Your assignment: Write the next part of the passage on LMS step-size convergence, picking up from its last sentence.

Selected text:
As the LMS algorithm does not use the exact values of the expectations, the weights would never reach the optimal weights in the absolute sense, but a convergence is possible in mean. That is, even though the weights may change by small amounts, it changes about the optimal weights. However, if the variance with which the weights change, is large, convergence in mean would be misleading. This problem may occur, if the value of step-size $\mu$ is not chosen properly.

If $\mu$ is chosen to be large, the amount with which the weights change depends heavily on the gradient estimate, and so the weights may change by a large value so that gradient which was negative at the first instant may now become positive. And at the second instant, the weight may change in the opposite direction by a large amount because of the negative gradient and would thus keep oscillating with a large variance about the optimal weights. On the other hand, if $\mu$ is chosen to be too small, time to converge to the optimal weights will be too large.

Thus, an upper bound on $\mu$ is needed which is given as
$0<\mu<\frac{2}{\lambda_{\mathrm{max}}}$,

where $\lambda_{\max}$ is the greatest eigenvalue of the autocorrelation matrix ${\mathbf{R}} = E\{{\mathbf{x}}(n){\mathbf{x}^H}(n)\}$. If this condition is not fulfilled, the algorithm becomes unstable and $\hat{h}(n)$ diverges.

Maximum convergence speed is achieved when
$\mu=\frac{2}{\lambda_{\mathrm{max}}+\lambda_{\mathrm{min}}},$
where $\lambda_{\min}$ is the smallest eigenvalue of ${\mathbf{R}}$.
Given that $\mu$ is less than or equal to this optimum, the convergence speed is determined by $\lambda_{\min}$, with a larger value yielding faster convergence. This means that faster convergence can be achieved when $\lambda_{\max}$ is close to $\lambda_{\min}$, that is, the maximum achievable convergence speed depends on the eigenvalue spread of ${\mathbf{R}}$.

A white noise signal has autocorrelation matrix ${\mathbf{R}}=\sigma^2 {\mathbf{I}}$ where $\sigma^2$ is the variance of the signal. In this case all eigenvalues are equal, and the eigenvalue spread is the minimum over all possible matrices.

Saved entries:
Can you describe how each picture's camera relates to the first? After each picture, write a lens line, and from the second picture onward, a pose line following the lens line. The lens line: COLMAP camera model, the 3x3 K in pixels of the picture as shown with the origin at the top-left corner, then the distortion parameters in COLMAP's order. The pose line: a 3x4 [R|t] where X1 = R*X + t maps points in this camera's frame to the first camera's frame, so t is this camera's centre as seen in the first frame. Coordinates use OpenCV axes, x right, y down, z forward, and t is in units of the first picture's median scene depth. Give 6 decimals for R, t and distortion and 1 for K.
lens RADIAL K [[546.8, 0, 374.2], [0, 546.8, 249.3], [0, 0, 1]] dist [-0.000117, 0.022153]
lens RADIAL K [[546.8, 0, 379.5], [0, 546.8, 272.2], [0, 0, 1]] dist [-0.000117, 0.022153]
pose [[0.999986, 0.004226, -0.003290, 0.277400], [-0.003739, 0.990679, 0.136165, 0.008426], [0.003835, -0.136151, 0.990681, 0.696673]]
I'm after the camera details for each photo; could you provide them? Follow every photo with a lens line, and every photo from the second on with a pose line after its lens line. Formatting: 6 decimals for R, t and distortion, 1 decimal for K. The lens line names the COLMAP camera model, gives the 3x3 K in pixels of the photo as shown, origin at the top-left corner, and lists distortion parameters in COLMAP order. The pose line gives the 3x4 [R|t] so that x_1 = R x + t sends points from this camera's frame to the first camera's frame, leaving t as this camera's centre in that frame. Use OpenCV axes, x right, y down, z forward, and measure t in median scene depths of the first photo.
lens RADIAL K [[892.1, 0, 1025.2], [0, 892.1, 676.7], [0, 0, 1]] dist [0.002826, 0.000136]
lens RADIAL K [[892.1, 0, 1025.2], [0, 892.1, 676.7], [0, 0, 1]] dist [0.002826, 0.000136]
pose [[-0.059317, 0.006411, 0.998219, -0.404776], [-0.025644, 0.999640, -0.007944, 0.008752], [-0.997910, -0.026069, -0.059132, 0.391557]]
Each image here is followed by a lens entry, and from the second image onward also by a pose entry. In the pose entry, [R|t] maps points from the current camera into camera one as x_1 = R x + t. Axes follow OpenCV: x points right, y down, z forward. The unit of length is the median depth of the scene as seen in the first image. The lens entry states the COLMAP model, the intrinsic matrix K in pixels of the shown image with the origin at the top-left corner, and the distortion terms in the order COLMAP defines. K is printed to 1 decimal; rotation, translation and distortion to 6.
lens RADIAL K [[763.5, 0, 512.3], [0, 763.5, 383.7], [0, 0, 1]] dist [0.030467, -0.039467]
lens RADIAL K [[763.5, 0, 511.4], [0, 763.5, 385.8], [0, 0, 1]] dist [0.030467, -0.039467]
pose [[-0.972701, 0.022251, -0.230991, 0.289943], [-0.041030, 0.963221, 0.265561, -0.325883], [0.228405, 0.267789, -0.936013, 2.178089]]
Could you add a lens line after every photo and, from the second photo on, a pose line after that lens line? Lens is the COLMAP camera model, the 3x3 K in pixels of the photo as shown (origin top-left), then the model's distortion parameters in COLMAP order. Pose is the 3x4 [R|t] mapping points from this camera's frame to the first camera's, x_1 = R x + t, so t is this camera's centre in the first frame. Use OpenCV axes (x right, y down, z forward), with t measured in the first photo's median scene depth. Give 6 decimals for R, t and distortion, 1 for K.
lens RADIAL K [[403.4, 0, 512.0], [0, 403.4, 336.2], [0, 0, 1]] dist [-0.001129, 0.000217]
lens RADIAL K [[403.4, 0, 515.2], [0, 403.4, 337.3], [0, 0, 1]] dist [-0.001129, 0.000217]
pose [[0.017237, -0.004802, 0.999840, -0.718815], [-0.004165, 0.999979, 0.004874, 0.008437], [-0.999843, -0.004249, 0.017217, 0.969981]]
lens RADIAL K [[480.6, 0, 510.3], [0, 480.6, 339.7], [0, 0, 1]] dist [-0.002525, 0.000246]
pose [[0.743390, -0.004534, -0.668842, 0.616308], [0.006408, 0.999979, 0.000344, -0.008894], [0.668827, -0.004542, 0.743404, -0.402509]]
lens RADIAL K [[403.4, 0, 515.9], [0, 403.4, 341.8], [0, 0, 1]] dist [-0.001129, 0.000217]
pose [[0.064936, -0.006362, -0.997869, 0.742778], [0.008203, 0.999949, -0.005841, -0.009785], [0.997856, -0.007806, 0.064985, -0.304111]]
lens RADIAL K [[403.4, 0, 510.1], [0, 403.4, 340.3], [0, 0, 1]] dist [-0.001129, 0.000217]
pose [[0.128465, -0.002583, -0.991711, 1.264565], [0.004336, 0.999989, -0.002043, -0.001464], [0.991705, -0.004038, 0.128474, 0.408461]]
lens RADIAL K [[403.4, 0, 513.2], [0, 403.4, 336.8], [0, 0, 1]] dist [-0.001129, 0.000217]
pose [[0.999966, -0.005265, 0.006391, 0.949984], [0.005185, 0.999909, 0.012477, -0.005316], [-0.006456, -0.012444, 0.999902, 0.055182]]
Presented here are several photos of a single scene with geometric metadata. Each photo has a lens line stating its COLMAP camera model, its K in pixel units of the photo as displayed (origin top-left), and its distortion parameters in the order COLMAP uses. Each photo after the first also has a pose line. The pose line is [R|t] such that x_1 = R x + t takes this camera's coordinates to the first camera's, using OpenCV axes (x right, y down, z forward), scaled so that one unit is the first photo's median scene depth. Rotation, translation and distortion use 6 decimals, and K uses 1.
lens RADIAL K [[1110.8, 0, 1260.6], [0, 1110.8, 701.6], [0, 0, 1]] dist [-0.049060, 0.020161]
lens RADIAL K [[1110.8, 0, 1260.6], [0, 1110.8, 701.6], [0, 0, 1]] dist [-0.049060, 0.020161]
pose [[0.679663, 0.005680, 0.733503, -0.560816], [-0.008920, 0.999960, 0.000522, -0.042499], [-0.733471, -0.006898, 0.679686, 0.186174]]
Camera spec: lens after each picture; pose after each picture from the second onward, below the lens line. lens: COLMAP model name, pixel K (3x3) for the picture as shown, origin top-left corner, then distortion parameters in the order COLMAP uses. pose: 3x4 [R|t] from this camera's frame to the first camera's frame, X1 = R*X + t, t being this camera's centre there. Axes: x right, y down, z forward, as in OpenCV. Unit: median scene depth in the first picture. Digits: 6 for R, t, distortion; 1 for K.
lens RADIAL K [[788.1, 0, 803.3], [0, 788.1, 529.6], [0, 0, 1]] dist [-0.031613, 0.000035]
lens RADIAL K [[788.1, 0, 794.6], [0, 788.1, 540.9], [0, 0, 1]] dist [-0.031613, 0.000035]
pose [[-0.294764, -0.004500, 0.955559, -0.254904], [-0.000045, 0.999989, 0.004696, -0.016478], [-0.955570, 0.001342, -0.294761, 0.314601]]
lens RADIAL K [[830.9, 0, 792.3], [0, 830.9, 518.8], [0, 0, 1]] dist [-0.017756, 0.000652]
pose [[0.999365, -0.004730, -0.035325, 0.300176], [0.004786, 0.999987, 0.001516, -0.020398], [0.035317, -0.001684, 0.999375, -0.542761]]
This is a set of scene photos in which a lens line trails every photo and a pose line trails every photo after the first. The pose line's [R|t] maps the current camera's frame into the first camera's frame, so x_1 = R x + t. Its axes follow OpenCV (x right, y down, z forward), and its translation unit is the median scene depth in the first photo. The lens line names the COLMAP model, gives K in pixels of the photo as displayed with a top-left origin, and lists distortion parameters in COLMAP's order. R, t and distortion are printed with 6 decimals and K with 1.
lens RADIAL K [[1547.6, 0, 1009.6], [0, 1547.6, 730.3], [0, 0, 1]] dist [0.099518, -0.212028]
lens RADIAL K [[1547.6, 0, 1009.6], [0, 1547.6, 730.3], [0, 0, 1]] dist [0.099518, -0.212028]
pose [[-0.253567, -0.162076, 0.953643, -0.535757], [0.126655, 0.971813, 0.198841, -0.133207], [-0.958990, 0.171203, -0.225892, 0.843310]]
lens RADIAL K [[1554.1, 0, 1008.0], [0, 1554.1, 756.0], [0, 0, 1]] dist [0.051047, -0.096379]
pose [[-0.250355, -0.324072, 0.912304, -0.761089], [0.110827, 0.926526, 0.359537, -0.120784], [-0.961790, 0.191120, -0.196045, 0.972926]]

Answer to this problem:
The common interpretation of this result is therefore that the LMS converges quickly for white input signals, and slowly for colored input signals, such as processes with low-pass or high-pass characteristics.

The above upper bound on $\mu$ only enforces stability in the mean, but the coefficients of $\hat{h}(n)$ can still grow infinitely large, i.e. divergence of the coefficients is still possible. A more practical bound is
$0<\mu<\frac{2}{\mathrm{tr}\left[{\mathbf{R}}\right]},$
where $\mathrm{tr}[{\mathbf{R}}]$ denotes the trace of ${\mathbf{R}}$. This bound guarantees that the coefficients of $\hat{h}(n)$ do not diverge (in practice, the value of $\mu$ should not be chosen close to this upper bound, since it is somewhat optimistic due to approximations and assumptions made in the derivation of the bound).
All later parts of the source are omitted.